In November, just in time for sweeps (and the same month as my book, Reality Bites Back: The Troubling Truth About Guilty Pleasure TV, will be published), E! will debut Bridalplasty, a headline-baiting reality show combining the body dysmorphia of Fox’s cosmetic surgery competition The Swan with the unbridled hyperconsumption hawked by TLC and WeTV’s wedding industrial complex series such as Say Yes to the Dress, Bridezillas and My Fair Wedding.
Dismally derivative, Bridalplasty will pit future brides who “want the dream wedding AND the dream body to go along with it” and “are willing to do whatever it takes to beat the competition in order to get that perfection” against one another in wedding planning challenges to “win a wedding fit for the stars where she will unveil her shocking new look” to the man she’s about to marry. According to E!’s press release, each week the “lucky” winner of each challenge “will also get one piece of her dream body – going under the knife for one of the surgeries off her ‘wish list’… Each episode ends in a dramatic elimination with one bride… possibly walking away with nothing and losing her chance to be the perfect bride.”
Mark Cronin and Cris Abrego of 51 Minds (who modernized the minstrel show via VH1′s Flavor of Love franchise) undoubtedly counted on the PR-happy shockwaves that ripped through the interwebs following the series' announcement. Critics’ outrage is warranted, but their shock is misplaced. There is nothing more inherently exploitative than what reality TV has been subjecting women to for a decade. Why should anyone be surprised that the template ABC set with Extreme Makeover (2002), and which Fox tweaked with The Swan’s post-surgical beauty pageant competition (2004), would be retooled via E!’s quest for bridal “perfection?”
Go ahead and be outraged at this latest backlash fare–send letters to E!, and to media outlets’ editors. But don’t be surprised. Your shock just plays into 51 Minds' PR plans. As I wrote in the introduction to Reality Bites Back:
“TV execs believe that the more they bait advocacy groups like NOW, the NAACP, and GLAAD, the more controversy a show will generate. Offensiveness = hype = increased eyeballs for advertisers and cash for networks, making outrageous bigotry less a by-product of reality TV than its blueprint.”
A more in-depth version of this post is available at the Reality Bites Back Book blog.
Media Economics and Hype
Interesting post, Jenn. I wasn't aware of this show, but it certainly is troubling.
I think the point you raised about the relationship between the shock of a show's premise, media hype and network economics is interesting. The specificities of cable economics comes to mind. E! is no stranger to these tactics. Months after Kim Kardashian's sex tape controversy, her family's reality show was announced. And shortly after the string of robberies at celebrity homes was connected to Alexis Neiers, her family's show was revealed. It seems to be a strategy of this network to capitalize on scandalous programs.
Such stunts are usually more successful on cable networks, and while some cable nets are chasing broadcast-type programs (USA, TBS, TNT), many still prioritize controversy and edge in programming decisions. And though hype and scandal might attract some viewers, with the low cost of reality programming and cable's dual revenue stream, the bar for success is much lower than broadcast...perhaps the standards are as well. Even if it makes sense economically, that doesn't take the sting out of Bridalplasty's offensive premise.
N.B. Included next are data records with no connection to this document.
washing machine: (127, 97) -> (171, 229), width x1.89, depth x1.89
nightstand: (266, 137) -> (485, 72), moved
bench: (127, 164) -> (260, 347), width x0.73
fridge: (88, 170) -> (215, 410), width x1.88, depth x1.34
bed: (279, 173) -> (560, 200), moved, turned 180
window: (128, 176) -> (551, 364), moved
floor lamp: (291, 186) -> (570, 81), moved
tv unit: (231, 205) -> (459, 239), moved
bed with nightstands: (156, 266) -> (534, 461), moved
Its sad really, especially as a womyn in her early 20's with knowledge of other womyn who watch this show in envy. To recognize the power producers withhold over our own perceptions of the idealistic beauty and how none of us, essentially are capable of reaching it is a very ugly concept, yet it is the reality of Television. Almost a mirroring effect as shows from Television history that just as effectively represented the hegemonic American Family (i.e. Ozzie and Harriet). Programs as such showed families what they were supposed to look like, and those that couldn't identify with, well were s.o.l ( s**t out of luck). And just the same, shows such as Bridalplasty and others alike are what we have to represent to womyn young and old that this is what you should desire, and if you dont -- well there's obviously something wrong with you. Shocking? Not so much. . . In need of change? Very much so. But how, is an entire other conversation.
New Product Placement?
I believe that shows like this are taking product placement to an all-new extreme. We are being shown that in order to have the perfect wedding, besides all the trimmings that go with the reception and the dress, one must have their “dream body”. What a great way to advertise the great “advantages” of cosmetic surgery, right? Wrong. Shows like these are saying that individuals must not only alter themselves in order to win the attention of the writers and producers of the show that they are playing a part in, the individuals must also alter themselves for their loved ones in order to make their special day even more eventful. I feel as though giving up that much of oneself is excessive, and the reason for why shows like “Extreme Makeover” and “The Swan” are no longer on. People were noticing how individuals were literally throwing their identities out the window just to be on TV.